A BRUXA ESTÁ SOLTA
O terror nunca deixou de levar público ao cinema – ainda que nem sempre tenha gozado de prestígio artístico. Em constante renovação, o gênero tem emplacado nos últimos anos alguns títulos em prestigiados festivais internacionais – caso do sueco DEIXA ELA ENTRAR (2008) e o americano CORRENTE DO MAL (2014). O mais recente sucesso de crítica do estilo é A BRUXA (2015), sensação da última Mostra de São Paulo e prêmio de melhor direção no Festival de Sundance para Robert Eggers, estreante em longa-metragem. Produzido pelo brasileiro Rodrigo Teixeira, o filme americano em cartaz na Capital é mesmo impressionante, apostando no equilíbrio entre as aterrorizantes imagens sobrenaturais e um clima permanente de instabilidade emocional e psicológica dos protagonistas.
A trama de A BRUXA se passa em 1630, na Nova Inglaterra, onde uma família de puritanos vive isolada nas franjas de uma floresta, depois de ter sido expulsa da colônia por conta do rigor religioso de seu patriarca, William (Ralph Ineson). Depois que o bebê do clã é roubado por uma bruxa, o medo e o fervor religioso começam a dividir a família: a mãe, Katherine (Kate Dickie), desconfia que a filha mais velha, Thomasin (Anya Taylor-Joy), que estava cuidando da criança quando ela sumiu, seja uma feiticeira – ao mesmo tempo em que o casal de gêmeos pequenos, sempre às voltas com um bode preto, reforça a acusação à irmã.

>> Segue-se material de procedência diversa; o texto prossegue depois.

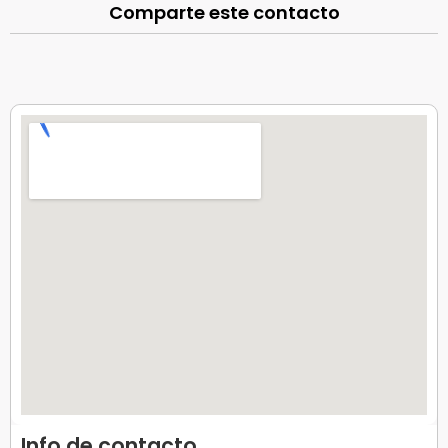
Comparte este contacto
Info de contacto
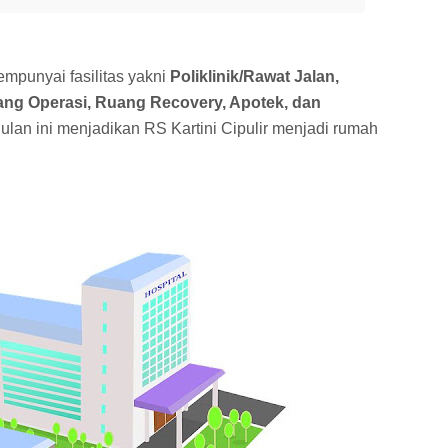
empunyai fasilitas yakni
Poliklinik/Rawat Jalan,
ang Operasi, Ruang Recovery, Apotek, dan
lan ini menjadikan RS Kartini Cipulir menjadi rumah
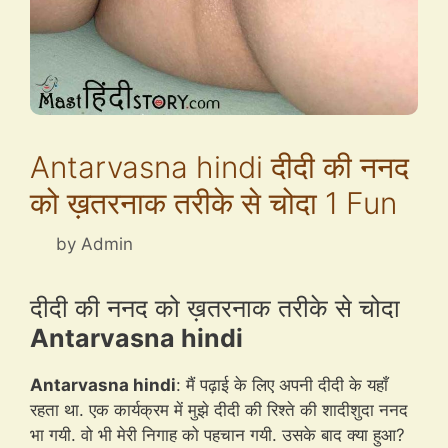
Antarvasna hindi दीदी की ननद
को ख़तरनाक तरीके से चोदा 1 Fun
by
Admin
दीदी की ननद को ख़तरनाक तरीके से चोदा
Antarvasna hindi
Antarvasna hindi
: मैं पढ़ाई के लिए अपनी दीदी के यहाँ
रहता था. एक कार्यक्रम में मुझे दीदी की रिश्ते की शादीशुदा ननद
भा गयी. वो भी मेरी निगाह को पहचान गयी. उसके बाद क्या हुआ?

Produção baratíssima – custou apenas US$ 3,5 milhões –, A BRUXA é eficaz em recriar a austera vida dos colonos ingleses nos Estados Unidos de princípios do século 17, em que a cenografia e o figurino encontram eco na fotografia de Jarin Blaschke, calcada na luz natural e de velas, e na música solene de acento sacro de Mark Korven. Baseado em relatos registrados por jornais e documentos de tribunais da época, A BRUXA perturba por não se restringir a uma abordagem unívoca, mostrando que o horror habita tanto o lado de fora, na floresta, quanto o interior da mente dos personagens. Em A BRUXA, o mal é delírio e realidade: o enredo dá a mesma atenção para a histeria coletiva e o fanatismo de episódios históricos célebres como os das chamadas bruxas de Salem (também na Nova Inglaterra, em 1692) e o das freiras possessas de Loudun (na França, em 1634) e para o imaginário ligado à iconografia demoníaca, criando cenas que lembram as representações de bruxarias das gravuras e das pinturas negras de Goya.